Es war eine jener Meldungen, bei der es nicht darauf ankam, ob sie sich als richtig oder falsch herausstellen sollte. Ende Januar berichtete die britische Tageszeitung „Telegraph“ über geheime Pläne der EU, Autos künftig mit einer Fernbedienung auszustatten. Die Polizei sollte damit jeden Wagen stoppen können, um Verdächtige an der Flucht zu hindern. Was abenteuerlich klingt, hat einen wahren Kern. Polizisten, allen voran britische, machen sich seit geraumer Zeit für eine entsprechende Technologie stark und haben das in einer europäischen Arbeitsgruppe zu Protokoll gegeben.

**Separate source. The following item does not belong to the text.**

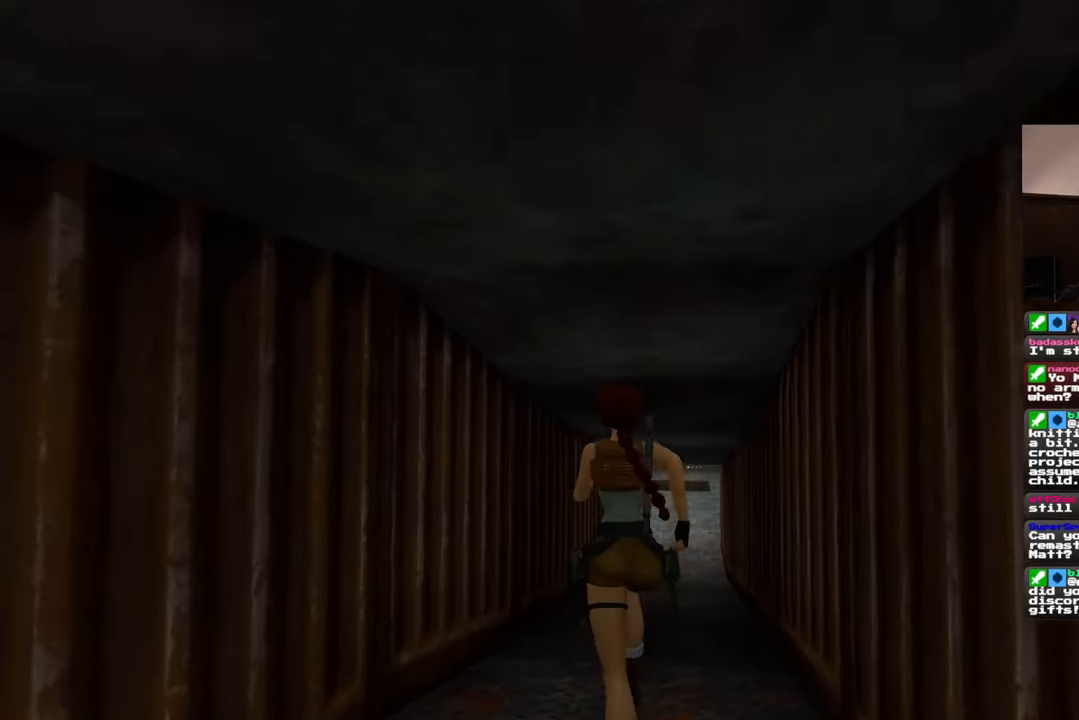
{"buttons": [], "left_stick": "up", "right_stick": "up", "events": [[283, "right_stick", "up"]]}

Dem Projekt fehlt bisher allerdings die politische Unterstützung, und die EU-Kommission ist weit davon entfernt, einen konkreten Vorschlag vorzulegen. Von einem geheimen EU-Plan zu sprechen, ist somit etwas verwegen.

Die Radikalen stehen vor ihrem größten Wahlerfolg

Für jemanden wie den Euro-Skeptiker Nigel Farage, Parteichef von der britischen United Kingdom Independence Party (Ukip), stellt jedoch auch eine solche Halbwahrheit die perfekte Munition dar, passt sie doch perfekt in das Bild vom Superstaat Europa, der den Alltag seiner Bürger kontrolliert und sich in immer neue Lebensbereiche einschleicht. Farage empörte sich über den „unglaublichen“ Vorgang und empfahl: „Die Menschen müssen sich gegen diesen Angriff auf ihre Freiheit wehren und bei der Europawahl im Mai gegen den Big-Brother-Staat der EU wählen.“

Aufforderungen dieser Art werden die Europäer in den kommenden Monaten noch häufiger bekommen. Anti-Establishment-Gruppen und Euro-Skeptiker am linken und rechten Rand des Parteienspektrums stehen vor dem größten Wahlerfolg in der Geschichte Europas. Der Luxemburger Jean-Claude Juncker, aussichtsreicher Anwärter für die Spitzenkandidatur bei der konservativen Europäischen Volkspartei, ist sich sicher: „Die Radikalen werden 25 Prozent der Stimmen bekommen.“

Dabei sollte die Wahl im Mai nach dem Willen der eingefleischten Europäer eine ganz besondere werden. Erstmals treten die Parteien mit Spitzenkandidaten an, die Europa zu einem Gesicht verhelfen sollen. Von einem Quantensprung war oft die Rede, weil der Vertrag von Lissabon die Spielregeln verändert hatte. Martin Schulz, Spitzenkandidat der europäischen Sozialdemokraten, spricht gar von einem „Meilenstein der Demokratie“.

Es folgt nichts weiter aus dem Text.